Altoona Mirror
- Type: Daily newspaper
- Format: Broadsheet
- Owner(s): Ogden Newspapers
- Publisher: Dan Slep
- Editor: Neil Rudel
- Founded: 1874 (as The Evening Mirror)
- Language: English
- Headquarters: 301 Cayuga Avenue Altoona, Pennsylvania 16602, U.S.
- Country: United States
- Circulation: 27,732
- Website: AltoonaMirror.com

= Altoona Mirror =

Newspaper in Altoona, Pennsylvania

The Altoona Mirror is a daily newspaper located in Altoona, Pennsylvania. It is the hometown newspaper for Altoona, all of Blair County, and parts of surrounding counties.

==History==
The newspaper was founded on June 13, 1874, as The Evening Mirror by Harry E. Slep and George J. Akers (Slep & Akers Company). Akers left the company in 1877, leaving Slep as the sole owner. Mr. Slep's eldest son, William H. Slep, eventually joined the business and the firm became known as H. & W.H. Slep Company.

In 1888, the newspaper's name was changed to Altoona Mirror. In 1907, the Slep company name was changed to Mirror Printing Company. The paper remained in the Slep family until being sold in 1984 to Thomson Newspapers. Under Thomson ownership, a Sunday edition was launched in 1987 and the paper switched its weekday publication to mornings starting in 1997. The Altoona Mirror was sold in 1998 to current owner Ogden Newspapers.

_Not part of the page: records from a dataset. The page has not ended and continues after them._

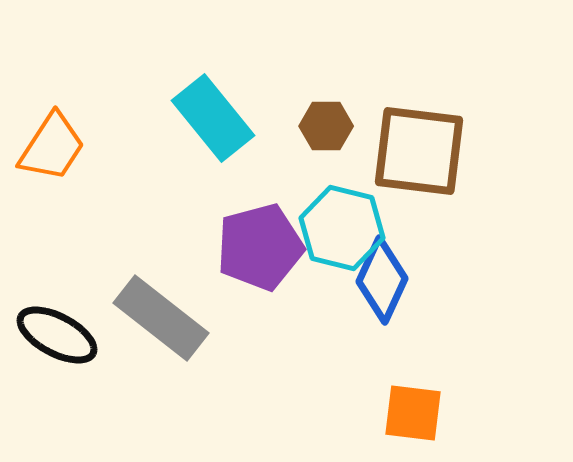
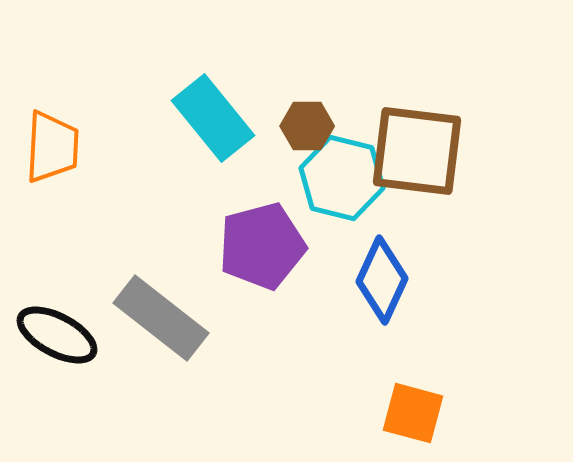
brown hexagon: moved 19 px left
orange trapezoid: rotated 30 degrees counterclockwise
brown square: moved 2 px left
cyan hexagon: moved 50 px up
purple pentagon: moved 2 px right, 1 px up
orange square: rotated 8 degrees clockwise
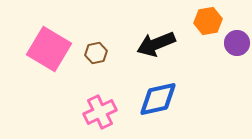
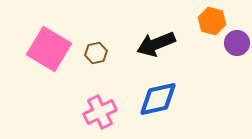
orange hexagon: moved 4 px right; rotated 24 degrees clockwise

Dan Slep, a fifth-generation descendant of co-founder Harry E. Slep, became publisher in 2021.

==Pennsylvania Mirror==
A Mirror Printing Company sister newspaper, the Pennsylvania Mirror, was published between 1968 and 1977, and covered news and events in neighboring Centre County. As a morning paper, it offered an alternative to the State College, Pennsylvania-based Centre Daily Times which was an evening paper.